The Lasting Horror of High School Gym

Almost everyone has a high school gym horror story.  Some, like me, have many.
There’s the time during the gymnastic cycle that I had to clear the vault with my knees tucked up to my chest.  I told the gym teacher I couldn’t, but he told me I’d fail if I didn’t try.  So off I went, running towards the springboard, jumping and then catching my feet on the edge of the vault and falling face first, on top of the classmate who was there to catch us.  And of course he was cute!
Or the time we had to play sideline basketball.  For those of you who might not be familiar with the game, the class is broken up into two teams, each person is given a number and when you’re number is called, you rush from the sidelines to the court to play 2 on 2 or 4 on 4 b-ball.  But if you had my luck, you faced off against the members of the boys varsity basketball team.  And oh, you stood a tall 5’3!
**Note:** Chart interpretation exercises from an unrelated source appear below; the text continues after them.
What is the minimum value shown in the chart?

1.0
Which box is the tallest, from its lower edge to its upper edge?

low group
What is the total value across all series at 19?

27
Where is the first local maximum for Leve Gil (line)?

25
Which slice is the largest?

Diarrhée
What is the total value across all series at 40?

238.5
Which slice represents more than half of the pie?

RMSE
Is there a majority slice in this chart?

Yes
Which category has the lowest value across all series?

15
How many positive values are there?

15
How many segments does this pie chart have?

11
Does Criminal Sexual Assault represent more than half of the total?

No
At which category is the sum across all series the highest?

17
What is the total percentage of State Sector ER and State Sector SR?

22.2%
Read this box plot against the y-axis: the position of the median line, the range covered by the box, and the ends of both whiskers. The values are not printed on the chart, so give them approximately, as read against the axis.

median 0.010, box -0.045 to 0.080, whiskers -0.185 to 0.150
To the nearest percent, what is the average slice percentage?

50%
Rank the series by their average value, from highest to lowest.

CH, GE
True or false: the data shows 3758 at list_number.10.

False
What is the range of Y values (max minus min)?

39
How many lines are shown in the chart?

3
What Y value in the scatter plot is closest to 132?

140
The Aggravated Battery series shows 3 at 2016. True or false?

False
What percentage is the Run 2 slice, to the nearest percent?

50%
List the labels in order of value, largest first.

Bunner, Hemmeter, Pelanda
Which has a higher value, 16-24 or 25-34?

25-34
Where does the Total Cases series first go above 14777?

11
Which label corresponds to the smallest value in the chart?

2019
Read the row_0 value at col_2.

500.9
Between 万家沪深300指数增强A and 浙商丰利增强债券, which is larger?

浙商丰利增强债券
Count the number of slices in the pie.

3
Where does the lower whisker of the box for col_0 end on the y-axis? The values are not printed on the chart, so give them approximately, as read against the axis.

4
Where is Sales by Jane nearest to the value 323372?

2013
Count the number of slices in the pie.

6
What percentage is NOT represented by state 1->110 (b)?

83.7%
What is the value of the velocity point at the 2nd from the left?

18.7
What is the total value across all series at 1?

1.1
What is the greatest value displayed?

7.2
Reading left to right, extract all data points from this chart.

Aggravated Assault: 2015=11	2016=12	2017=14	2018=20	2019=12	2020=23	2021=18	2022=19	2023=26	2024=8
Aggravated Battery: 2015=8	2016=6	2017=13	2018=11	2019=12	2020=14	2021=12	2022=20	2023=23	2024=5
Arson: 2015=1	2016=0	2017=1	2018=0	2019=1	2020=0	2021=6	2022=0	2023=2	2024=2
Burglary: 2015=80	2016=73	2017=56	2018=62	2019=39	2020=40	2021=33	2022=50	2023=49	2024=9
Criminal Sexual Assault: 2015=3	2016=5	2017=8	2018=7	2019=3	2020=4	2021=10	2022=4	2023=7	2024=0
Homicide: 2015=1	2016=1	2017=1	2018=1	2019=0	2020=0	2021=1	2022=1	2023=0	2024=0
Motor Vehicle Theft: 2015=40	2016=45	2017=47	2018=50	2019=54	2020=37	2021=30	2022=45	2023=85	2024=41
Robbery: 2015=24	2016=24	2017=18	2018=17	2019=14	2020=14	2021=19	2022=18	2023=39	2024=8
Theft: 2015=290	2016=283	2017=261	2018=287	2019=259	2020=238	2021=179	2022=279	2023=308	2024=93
A high school gym class...not mine!

But these reminisces have a point.  According to a Canadian researcher, humiliation in gym class can turn people off fitness…for good.  And he heaps the majority of the blame on negative instructors.
“Billy Strean, a professor in the University of Alberta’s Faculty of Physical Education and Recreation, says a negative lifelong attitude towards physical activity can be determined by either a good or a bad experience, based on the personal characteristics of the coach or instructor. For example, negative experiences may come from a teacher who has low energy, is unfair and/or someone who embarrasses students.”
Strean recommends minimally organized games with more attention paid to having fun, rather than outcome.  Makes sense to me, especially in high school where students’ individual physical abilities are developing at all different rates. 
Now I’m not saying gym class should be easy.  One of my fondest memories was learning karate (not easy) when you had to focus so much on yourself there was no time to worry if people were looking at you. 
So to all you gym teachers out there…make it fun, make it challenging and just maybe, in the future, that student who failed gymnastics and couldn’t play basketball might turn out a triathlete.